__READING TEXT__:
---

6. Mr. Khera vehemently submits that the specifications provided and the conduct of Respondent No.1 demonstrate arbitrariness and mala fide, and are meant to favour only a specific entity. He states that, in such circumstances, the Court must exercise its jurisdiction to intervene and ensure that public interest remains intact by maintaining the competitiveness of the bid.

7. Per contra, Mr. Sameer Vashisht, learned Additional Standing Counsel (ASC) for GNCTD, submits that the bid of the Petitioner had been declared unresponsive vide Order dated 13.10.2022 for the reason that the Petitioner had failed to fulfil the mandatory eligibility criteria. He states that Clause 18 of the tender document enumerates the list of documents that have to be scanned and uploaded within the period of bid submission, failing which the bids shall be rejected. Highlighting Clauses 18 (xi) and 18 (xii), the learned ASC states that a scanned copy of the Authorization Certificate from OEM/Authorized dealer, as well as an undertaking from the OEM of Audio Video Conferencing system of specified makes prescribed in the NIT that full support shall be extended for proper maintenance of equipment with technical staff and spare parts being made available for up to a minimum of & years after the defective liability period, need to be scanned and uploaded during the time of submission of bid. He further that the tender document categorically notes that if any of the documents that have been mentioned under Clause 18 are not uploaded with the bid, then the bidder may be treated as cancelled.

8. Mr. Vashisht argues that Clause 22 of the terms and conditions of the NIT, as relied upon by the Petitioner is misplaced to the extent that the said Clause is a part of the eligibility criteria and it merely denotes that the successful bidder is required to upload the documents in question again after the acceptance of the bid. He submits that Clause 18 is pertinent in view of the fact that the entity that wishes to bid for the tender must necessarily have an association with the OEM/authorized dealer of specified makes as listed in the NIT. Mr. Vashisht concludes his arguments on the note that the financial bid of the Petitioner had not been opened in light of the fact that the Petitioner’s technical bid had been rejected. Further, as the bids were submitted online and the National Informatics Centre controlled the online bidding system, Respondent No.1 could not access the same.

9. Heard Mr. Anil Khera, learned Senior Counsel for the Petitioner, Mr. Sameer Vashisht, learned ASC for GNCTD, and perused the material on record.

---

__WHAT YOU WILL DO__:
a - List every clause number of the tender document that the judgment excerpt cites.
b - Answer these questions from the judgment excerpt, one answer per line:
(i) On what date was the Petitioner's bid declared unresponsive?
(ii) Which body controlled the online bidding system?
(iii) According to Mr. Vashisht, why was the Petitioner's financial bid not opened?
c - Summarize the judgment excerpt in two sentences.

Part of a data file
---

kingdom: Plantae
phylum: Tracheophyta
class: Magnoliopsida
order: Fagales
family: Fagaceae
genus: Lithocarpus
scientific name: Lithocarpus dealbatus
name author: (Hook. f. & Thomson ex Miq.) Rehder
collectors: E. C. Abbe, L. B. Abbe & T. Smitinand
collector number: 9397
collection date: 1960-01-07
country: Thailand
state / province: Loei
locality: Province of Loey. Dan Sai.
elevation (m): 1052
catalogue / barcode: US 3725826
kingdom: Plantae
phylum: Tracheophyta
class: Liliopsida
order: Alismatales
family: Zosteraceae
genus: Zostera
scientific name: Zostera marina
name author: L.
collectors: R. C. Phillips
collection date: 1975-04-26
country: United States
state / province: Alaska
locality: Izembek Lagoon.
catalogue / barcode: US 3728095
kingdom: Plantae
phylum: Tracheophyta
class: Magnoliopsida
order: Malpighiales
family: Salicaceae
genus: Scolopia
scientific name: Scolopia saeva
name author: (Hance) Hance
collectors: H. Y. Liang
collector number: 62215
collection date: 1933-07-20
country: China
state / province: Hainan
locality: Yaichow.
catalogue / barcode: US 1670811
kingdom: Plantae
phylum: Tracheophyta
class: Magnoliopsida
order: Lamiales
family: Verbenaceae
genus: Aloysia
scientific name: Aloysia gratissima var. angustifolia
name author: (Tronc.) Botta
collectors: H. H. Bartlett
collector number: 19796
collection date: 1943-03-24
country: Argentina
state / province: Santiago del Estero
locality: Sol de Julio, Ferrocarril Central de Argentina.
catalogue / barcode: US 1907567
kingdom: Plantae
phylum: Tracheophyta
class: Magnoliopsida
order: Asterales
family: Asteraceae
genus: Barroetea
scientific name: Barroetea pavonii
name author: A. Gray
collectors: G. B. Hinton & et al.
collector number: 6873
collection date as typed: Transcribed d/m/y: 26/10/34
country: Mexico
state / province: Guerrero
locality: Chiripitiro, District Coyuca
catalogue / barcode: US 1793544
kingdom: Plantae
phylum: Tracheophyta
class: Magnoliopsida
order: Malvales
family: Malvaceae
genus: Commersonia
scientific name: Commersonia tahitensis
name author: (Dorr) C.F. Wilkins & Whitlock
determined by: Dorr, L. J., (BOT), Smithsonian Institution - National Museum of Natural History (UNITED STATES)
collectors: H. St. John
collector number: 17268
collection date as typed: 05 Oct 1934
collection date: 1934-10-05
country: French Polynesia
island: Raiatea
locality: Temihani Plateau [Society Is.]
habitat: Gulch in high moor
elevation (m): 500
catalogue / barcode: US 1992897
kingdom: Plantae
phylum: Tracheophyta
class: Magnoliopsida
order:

---

__SOLUTION LIST__:
a -
Clause 18
Clause 18 (xi)
Clause 18 (xii)
Clause 22

b -
(i) 13.10.2022
(ii) The National Informatics Centre
(iii) The Petitioner's technical bid had been rejected.

c - Mr. Khera argues that the tender specifications and Respondent No.1's conduct are arbitrary and meant to favor one entity, so the Court should intervene to keep the bid competitive. Mr. Vashisht replies that the Petitioner's bid was declared unresponsive for failing to upload the documents required under Clause 18 and that Clause 22 only requires the successful bidder to upload them again, and the Court then heard both counsel and perused the material on record.